The cognitive bias literature is one of the most widely cited bodies of research in popular productivity and business writing. It is also one of the most misrepresented.

Some findings are highly robust, replicated across cultures and methodologies, and have direct implications for how planners should work. Others are contested, have failed to replicate at scale, or have been overstated beyond what the original data supports.

This research digest covers the key studies and researchers behind the ten biases most relevant to planning, with an honest account of what the evidence actually supports.

Kahneman and Tversky: The Foundation

The modern cognitive bias literature traces to a series of papers by Daniel Kahneman and Amos Tversky published between 1971 and 1986. Their program of research—later termed “Judgment Under Uncertainty”—documented systematic, predictable errors in human probabilistic reasoning.

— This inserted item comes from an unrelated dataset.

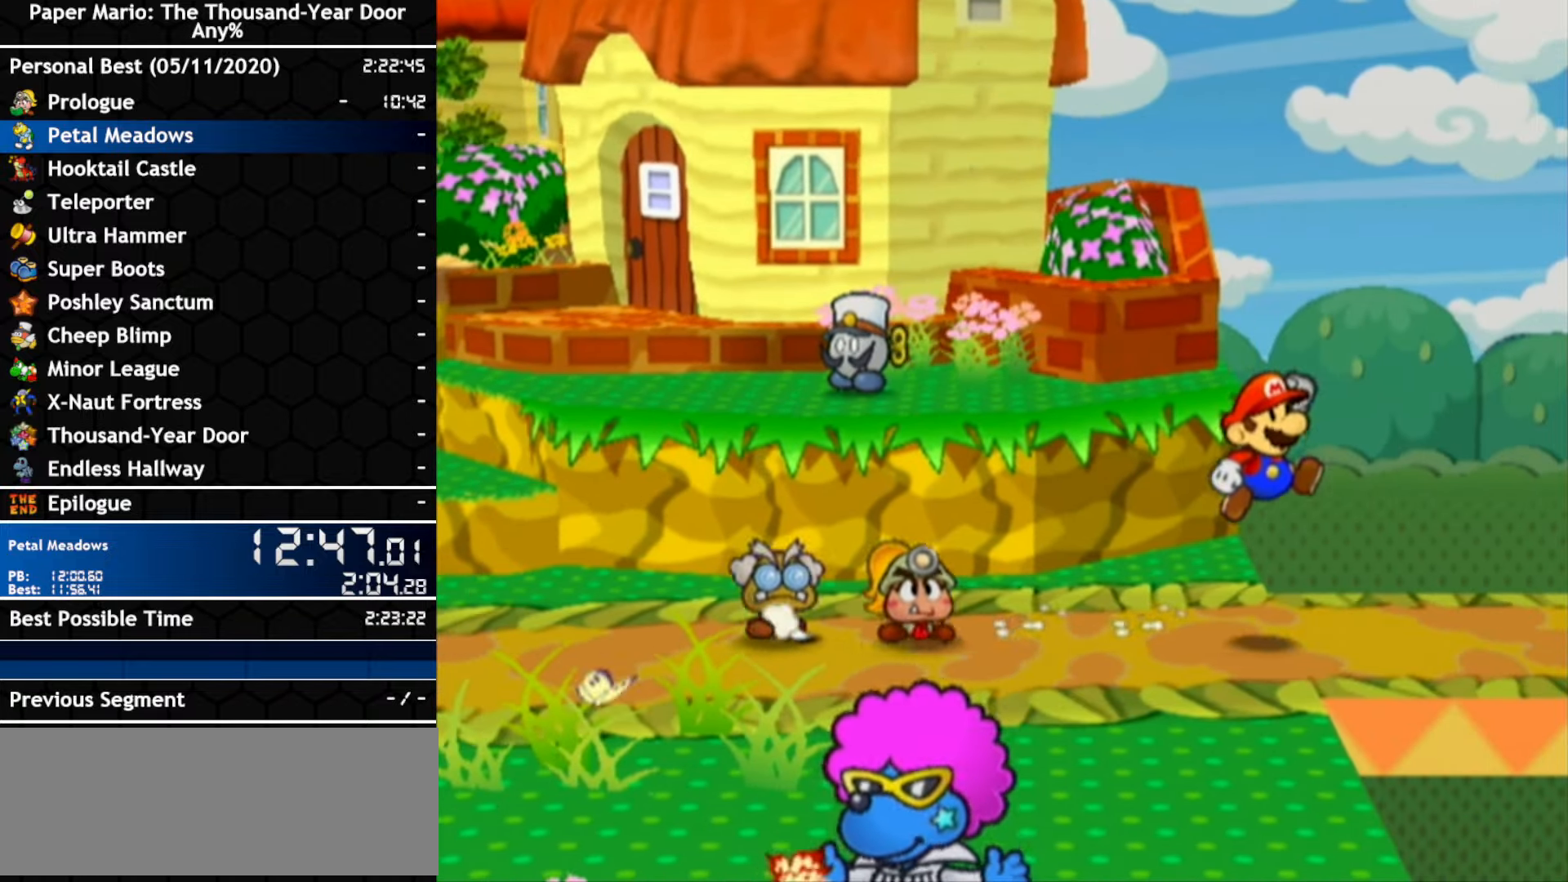
{"buttons": [], "left_stick": "center", "right_stick": "center", "events": [[17, "A", "up"], [134, "A", "down"], [334, "A", "up"], [400, "left_stick", "center"]]}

Their 1974 Science paper, “Judgment Under Uncertainty: Heuristics and Biases,” introduced three heuristics—representativeness, availability, and anchoring—that produce reliable judgment errors. This was genuinely novel: previous economic models assumed rational agents who processed probabilities accurately. Kahneman and Tversky demonstrated that actual human judgment deviated from rational predictions in consistent, mappable ways.

Their 1979 Econometrica paper, “Prospect Theory: An Analysis of Decision Under Risk,” proposed a formal model of how people actually make decisions under uncertainty. Key finding: losses are psychologically weighted roughly twice as heavily as equivalent gains. This asymmetry—loss aversion—explains a range of planning behaviors, including the sunk cost fallacy and status quo bias.

Kahneman’s 2011 book, Thinking, Fast and Slow, synthesized this work and introduced the System 1 / System 2 framework to a general audience. The book is accessible and reliable; it accurately represents the research rather than oversimplifying it, and Kahneman is careful to flag contested findings.

Replication status: The core Kahneman-Tversky findings—framing effects, loss aversion, anchoring, the planning fallacy—have strong replication records. The specific magnitude of effects varies across studies and populations, but the directional findings are robust.

The Planning Fallacy: Kahneman, Lovallo, and Flyvbjerg

The planning fallacy was introduced by Kahneman and Tversky in a 1979 paper and developed more extensively by Kahneman and Dan Lovallo in a 1993 Journal of Business paper. Their analysis identified the “inside view” versus “outside view” distinction: planners who focus on the specific features of their plan consistently underestimate while planners who use base rates from comparable past projects are more accurate.

Bent Flyvbjerg extended this work into applied settings in a series of papers from the early 2000s. His research on 258 large infrastructure projects found cost overruns in the majority of projects studied, with 9 in 10 projects experiencing overruns. His 2002 paper in the Journal of the American Planning Association is the most-cited applied work on planning fallacy.

Reference class forecasting—Flyvbjerg’s proposed remedy—has been validated in multiple subsequent studies and has been adopted by government agencies in the UK, Denmark, and Australia for infrastructure project appraisal. This applied validation is an important signal: findings that have been tested in high-stakes real-world contexts with outcome data are more credible than findings from laboratory tasks alone.

Replication status: High. The planning fallacy is among the most robustly replicated findings in the behavioral economics literature. Flyvbjerg’s applied research has been replicated in multiple geographic contexts and project types.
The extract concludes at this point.